Enhanced Performance Profiles are here, but JEDEC does not condone them
Yesterday we ran an article about a new memory standard, dubbed Enhanced
Performance Profiles. The new NVIDIA backed memory proposal uses
areas of the JEDEC SPD data and command areas for specific hooks that allow
upcoming nForce motherboards to overclock automatically and allow for fine tune
control of memory voltages and frequencies.
NVIDIA cast the first stone at JEDEC, the standards committee for solid state
memory devices, claiming existing JEDEC specifications are missing critical
specifications for overclocking. NVIDIA's EPP memory proposal claims EPP will
bring an open standard to memory manufacturers and that the platform has been
submitted to JEDEC for approval. However, the Chairman of the JEDEC SPD
group issued the following statement to memory manufacturers earlier today:
This week an industry announcement was made for a “New
Open Standard Memory Specification” called “Enhanced Performance Profiles” or
EPP. This proposal suggests that it can “allow memory manufacturers to
integrate additional module performance data” by redefining the manufacturer’s
data region, bytes 99-127.
As chairman of the JEDEC SPD Task Group, I feel it is my responsibility to
inform the committee that this EPP specification was not developed in my task
group. In fact, we have not seen a first showing on the topic.
EPP is not a JEDEC endorsed specification and should not be misconstrued in
the industry as such.
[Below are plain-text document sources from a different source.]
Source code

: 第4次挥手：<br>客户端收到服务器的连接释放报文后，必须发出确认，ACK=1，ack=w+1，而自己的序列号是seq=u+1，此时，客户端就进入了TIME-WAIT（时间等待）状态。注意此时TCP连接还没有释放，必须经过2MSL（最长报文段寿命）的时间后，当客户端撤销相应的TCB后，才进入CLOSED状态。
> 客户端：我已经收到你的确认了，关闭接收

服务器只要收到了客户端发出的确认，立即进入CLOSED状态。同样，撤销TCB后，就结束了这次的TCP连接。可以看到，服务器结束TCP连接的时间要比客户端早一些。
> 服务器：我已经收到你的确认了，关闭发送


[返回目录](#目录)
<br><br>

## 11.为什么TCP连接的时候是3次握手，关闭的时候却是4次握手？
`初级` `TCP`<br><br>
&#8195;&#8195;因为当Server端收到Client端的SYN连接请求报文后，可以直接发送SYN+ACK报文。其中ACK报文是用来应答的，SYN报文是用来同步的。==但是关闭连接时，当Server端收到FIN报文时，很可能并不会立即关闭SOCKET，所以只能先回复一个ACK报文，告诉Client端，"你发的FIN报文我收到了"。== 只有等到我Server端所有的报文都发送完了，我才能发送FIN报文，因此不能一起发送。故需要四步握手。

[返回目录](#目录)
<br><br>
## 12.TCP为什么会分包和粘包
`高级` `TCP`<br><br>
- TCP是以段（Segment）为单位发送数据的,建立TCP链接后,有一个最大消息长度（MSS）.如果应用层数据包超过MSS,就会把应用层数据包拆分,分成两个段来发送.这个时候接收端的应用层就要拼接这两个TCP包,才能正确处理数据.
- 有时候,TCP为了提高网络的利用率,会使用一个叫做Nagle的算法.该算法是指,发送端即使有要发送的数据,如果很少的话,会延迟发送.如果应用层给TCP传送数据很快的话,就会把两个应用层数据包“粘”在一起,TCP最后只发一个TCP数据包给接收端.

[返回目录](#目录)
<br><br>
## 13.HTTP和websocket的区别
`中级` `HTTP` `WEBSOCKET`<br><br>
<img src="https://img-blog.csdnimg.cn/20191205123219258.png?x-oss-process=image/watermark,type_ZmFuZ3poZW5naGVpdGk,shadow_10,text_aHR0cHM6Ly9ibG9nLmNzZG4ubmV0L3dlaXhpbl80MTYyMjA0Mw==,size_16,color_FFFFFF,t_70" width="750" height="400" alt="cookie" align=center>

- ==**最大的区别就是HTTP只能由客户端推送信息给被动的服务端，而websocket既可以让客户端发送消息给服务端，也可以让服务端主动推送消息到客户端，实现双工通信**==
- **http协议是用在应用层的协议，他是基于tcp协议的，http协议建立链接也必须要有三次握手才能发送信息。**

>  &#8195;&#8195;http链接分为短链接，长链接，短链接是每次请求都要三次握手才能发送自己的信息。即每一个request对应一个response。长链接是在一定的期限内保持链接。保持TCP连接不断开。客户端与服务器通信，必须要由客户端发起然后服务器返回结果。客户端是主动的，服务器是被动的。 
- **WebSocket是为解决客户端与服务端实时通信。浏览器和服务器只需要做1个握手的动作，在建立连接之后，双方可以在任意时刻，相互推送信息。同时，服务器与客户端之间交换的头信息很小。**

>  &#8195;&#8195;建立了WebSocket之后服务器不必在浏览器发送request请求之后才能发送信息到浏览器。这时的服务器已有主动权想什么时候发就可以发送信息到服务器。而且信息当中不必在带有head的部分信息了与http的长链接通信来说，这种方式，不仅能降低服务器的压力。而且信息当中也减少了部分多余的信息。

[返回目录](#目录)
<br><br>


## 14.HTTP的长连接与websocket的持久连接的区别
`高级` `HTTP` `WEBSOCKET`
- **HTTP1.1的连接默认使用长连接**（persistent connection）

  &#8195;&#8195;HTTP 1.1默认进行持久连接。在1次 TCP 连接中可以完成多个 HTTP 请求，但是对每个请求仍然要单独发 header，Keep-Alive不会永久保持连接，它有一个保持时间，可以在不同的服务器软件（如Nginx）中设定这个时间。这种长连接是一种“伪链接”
I do encourage the sponsors of the concept, or any
other companies wishing to properly document higher DDR2 speed grades, to
develop a truly open specification by submitting a proposal to the JEDEC
committee and to the SPD Task Group and following the well established
guidelines by which open standards are developed.
Hopefully JEDEC and NVIDIA can resolve and approve such a
standard, though JEDEC has been extremely hesitant to approve technologies that
run out of band. Considering that NVIDIA's EPP purposely runs out of
specification, it may take a bit of negotiating on both sides to come to a
middle ground on this issue. Previous standards proposed to JEDEC have
sometimes taken years to get final approval, which means NVIDIA's Tritium program
may already be facing hostility before it gets out the door.
Update 05/16/2006: NVIDIA public relations has contacted DailyTech claiming EPP has not been submitted to JEDEC. Instead, NVIDIA's Bryan Del Rizzo says "We told editors who were briefed beforehand that we would be submitting to JEDEC for possible ratification at the earliest possible opportunity."